It was a disappointing winter in Northern California, with very little precipitation leaving the Sierra snowpack mostly barren in the late days of spring. Despite some snowfall hitting the mountains in May, it wasn’t enough to replenish the dry land and this week’s heatwave could completely melt away the remaining snowpack.
Coming into the week, the snowpack around NorCal had already dipped to paltry numbers, with the Eastern Sierra seeing 6-12 percent of its annual snowpack, and the Norther Sierra/Trinity down to 7-17 percent. This week’s heat could be the final blow to the remaining snow.
“The snowpack over the Sierra is rather paltry, averaging only 12 percent of normal as of yesterday,” said the National Weather Service in Hanford. “Much if not all of that snow will melt during the next 7 days as temperatures warm to well above normal.”
While reservoirs around NorCal still have much of their water, it will be an ongoing struggle during the rest of the water year to keep them replenished.

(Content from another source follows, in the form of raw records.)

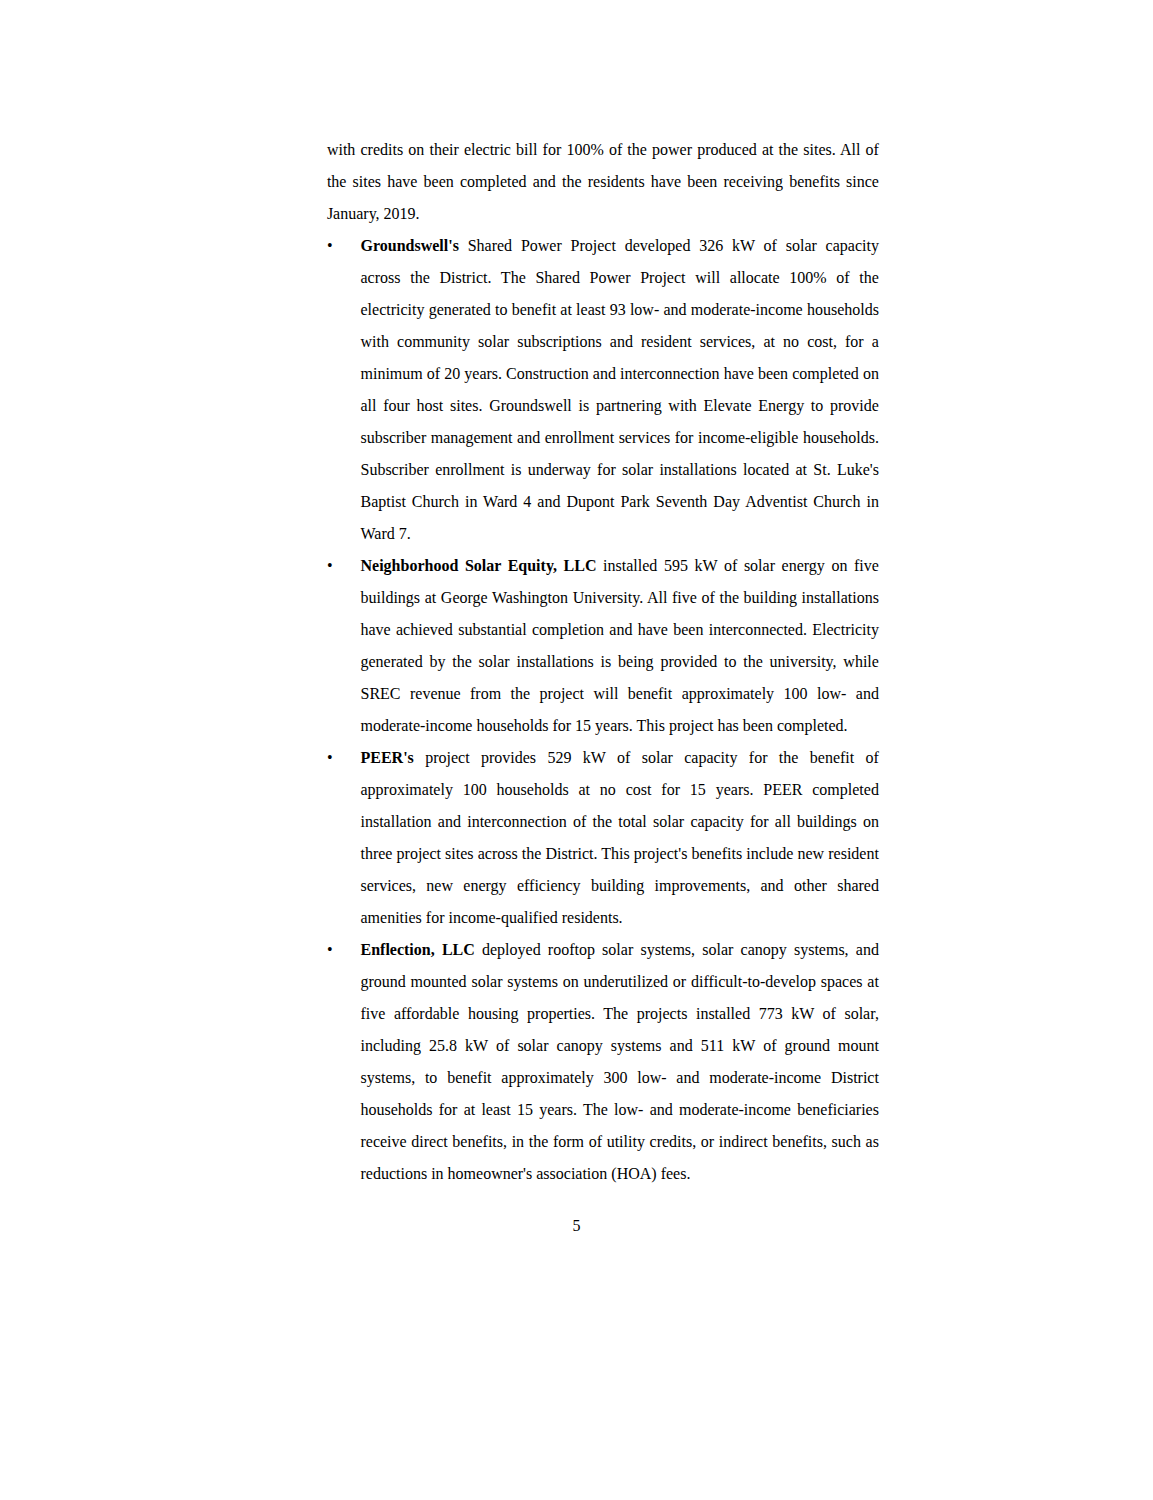with credits on their electric bill for 100% of the power produced at the sites. All of the sites have been completed and the residents have been receiving benefits since January, 2019.
Groundswell's Shared Power Project developed 326 kW of solar capacity across the District. The Shared Power Project will allocate 100% of the electricity generated to benefit at least 93 low- and moderate-income households with community solar subscriptions and resident services, at no cost, for a minimum of 20 years. Construction and interconnection have been completed on all four host sites. Groundswell is partnering with Elevate Energy to provide subscriber management and enrollment services for income-eligible households. Subscriber enrollment is underway for solar installations located at St. Luke's Baptist Church in Ward 4 and Dupont Park Seventh Day Adventist Church in Ward 7.
Neighborhood Solar Equity, LLC installed 595 kW of solar energy on five buildings at George Washington University. All five of the building installations have achieved substantial completion and have been interconnected. Electricity generated by the solar installations is being provided to the university, while SREC revenue from the project will benefit approximately 100 low- and moderate-income households for 15 years. This project has been completed.
PEER's project provides 529 kW of solar capacity for the benefit of approximately 100 households at no cost for 15 years. PEER completed installation and interconnection of the total solar capacity for all buildings on three project sites across the District. This project's benefits include new resident services, new energy efficiency building improvements, and other shared amenities for income-qualified residents.
Enflection, LLC deployed rooftop solar systems, solar canopy systems, and ground mounted solar systems on underutilized or difficult-to-develop spaces at five affordable housing properties. The projects installed 773 kW of solar, including 25.8 kW of solar canopy systems and 511 kW of ground mount systems, to benefit approximately 300 low- and moderate-income District households for at least 15 years. The low- and moderate-income beneficiaries receive direct benefits, in the form of utility credits, or indirect benefits, such as reductions in homeowner's association (HOA) fees.
5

The snowpack has been on the mind of officials since the disappointing snow surveys from California Department of Water Resources this spring. A May snow survey in the Sierra revealed a snowpack of just 6 percent of average.
“This year we’re probably going to have one of the 10 worst snowpacks in California history,” said DWR spokesman Chris Orrock to KQED.
California’s weather variability has been on full display this water year. Dry conditions in October and November were followed by precipitation in December that measured 120 percent of average. Very dry conditions returned to much of the state in January and February, with March and April storms leading to the snowpack peaking at just 66 percent of average on April 9.